That one taste launched the importer on a feverish search for the standout wheel—a journey that would lead her 370 miles away to a hillside farm near the Catalan village of Moià, to meet cheesemaker Oriol Antúnez.

Antúnez lives on his family farm in Catalonia, where his parents, Pere Antúnez and Inmaculada Llonch, began raising goats in the mid-1980s and experimenting with cheesemaking in their kitchen. Eventually the couple built a small production facility in their old stone home, in a cavernous room carved into a hillside that once housed the cistern. Six years ago, the family moved production to a much larger, modern facility on the outskirts of Moiàl—and Oriol began expanding the product line, driven by a desire to experiment with new styles.

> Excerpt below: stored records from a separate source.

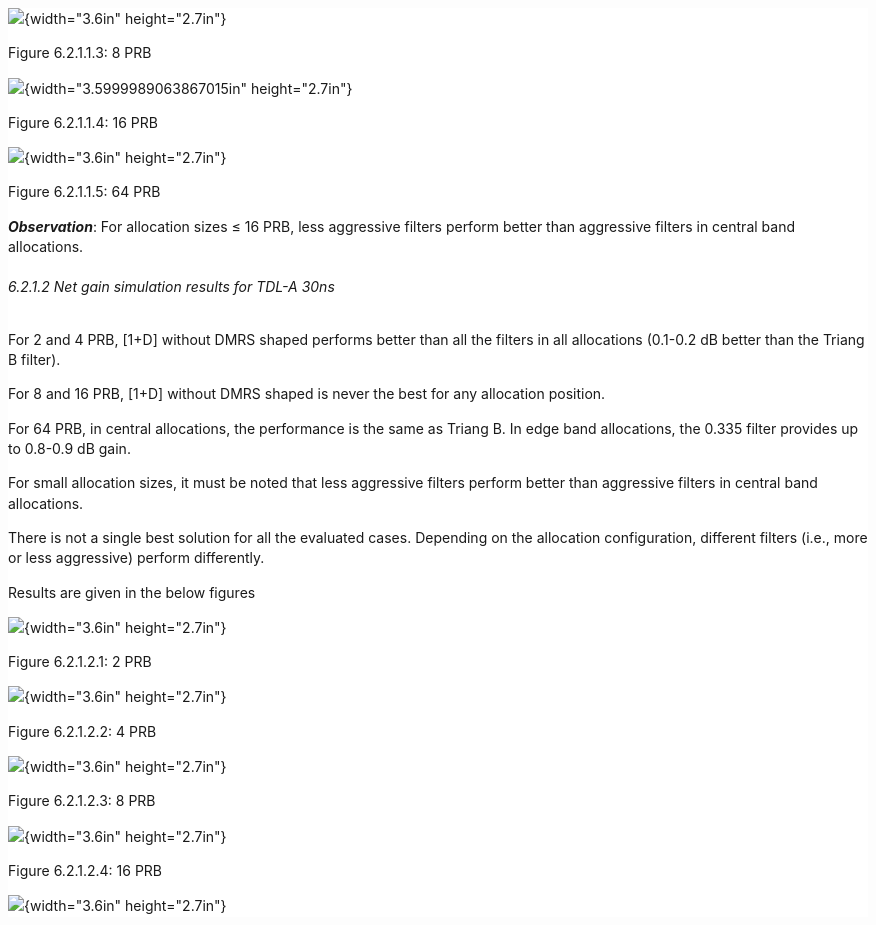 ![](./media/image44.emf){width="3.6in" height="2.7in"}

Figure 6.2.1.1.3: 8 PRB

![](./media/image45.emf){width="3.5999989063867015in" height="2.7in"}

Figure 6.2.1.1.4: 16 PRB

![](./media/image46.emf){width="3.6in" height="2.7in"}

Figure 6.2.1.1.5: 64 PRB

***Observation***: For allocation sizes ≤ 16 PRB, less aggressive
filters perform better than aggressive filters in central band
allocations.

###### 6.2.1.2 Net gain simulation results for TDL-A 30ns

For 2 and 4 PRB, \[1+D\] without DMRS shaped performs better than all
the filters in all allocations (0.1-0.2 dB better than the Triang B
filter).

For 8 and 16 PRB, \[1+D\] without DMRS shaped is never the best for any
allocation position.

For 64 PRB, in central allocations, the performance is the same as
Triang B. In edge band allocations, the 0.335 filter provides up to
0.8-0.9 dB gain.

For small allocation sizes, it must be noted that less aggressive
filters perform better than aggressive filters in central band
allocations.

There is not a single best solution for all the evaluated cases.
Depending on the allocation configuration, different filters (i.e., more
or less aggressive) perform differently.

Results are given in the below figures

![](./media/image47.emf){width="3.6in" height="2.7in"}

Figure 6.2.1.2.1: 2 PRB

![](./media/image48.emf){width="3.6in" height="2.7in"}

Figure 6.2.1.2.2: 4 PRB

![](./media/image49.emf){width="3.6in" height="2.7in"}

Figure 6.2.1.2.3: 8 PRB

![](./media/image50.emf){width="3.6in" height="2.7in"}

Figure 6.2.1.2.4: 16 PRB

![](./media/image51.emf){width="3.6in" height="2.7in"}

Oriol began buying buffalo milk in 2010 from an Italian farmer Lluís Mont, who had settled in the grassy Aiguamolls de l’Empordà Natural Park nearby. He developed the recipe for an unpressed pasteurized-milk wheel in 2011, which sprouted a blue-gray rind similar to that of traditional Catalan garrotxa as it aged four to five months. Due to its smoothness, or suau in Catalan, he named it Suau de Bufala.

After Buster found Antúnez, she teamed up with the maker to adjust the recipe so that the cheese could withstand a transatlantic journey. Antúnez added an extra step to the recipe: Now he presses newly formed rounds to eliminate extra moisture, resulting in a drier, hardier cheese. He also increased wheel size from two to three pounds, which slows aging and preserves creaminess. Finally, sensing that “suau” isn’t the easiest word for Americans to pronounce, Buster renamed the cheese after its inventor.

Tasting Notes

Boasting a musty blue-gray rind surrounding a lovely cream line that encases a dense, bone-white paste, the wheel is absolutely striking. Initial aromas include unsalted butter, stone cellar, and pebbles pulled from a stream, while flavor builds slowly—lactic, yogurt-fresh, and slightly tangy, with hints of peas and edamame—then lingers.

Pairings

Seek out fruity, piquant, and acidic accompaniments to balance Oriol de Montbrú’s milky voluptuousness: Spanish quince paste (membrillo), sweet-tart blood-orange preserves, and strawberry-balsamic compote all fit the bill. Off the cheese plate, “there are really cool things you can do with Oriol,” Buster says. “It’s wonderful shaved into a salad, or you can bread it and fry it—I’ve even seen chefs make ice cream with it.”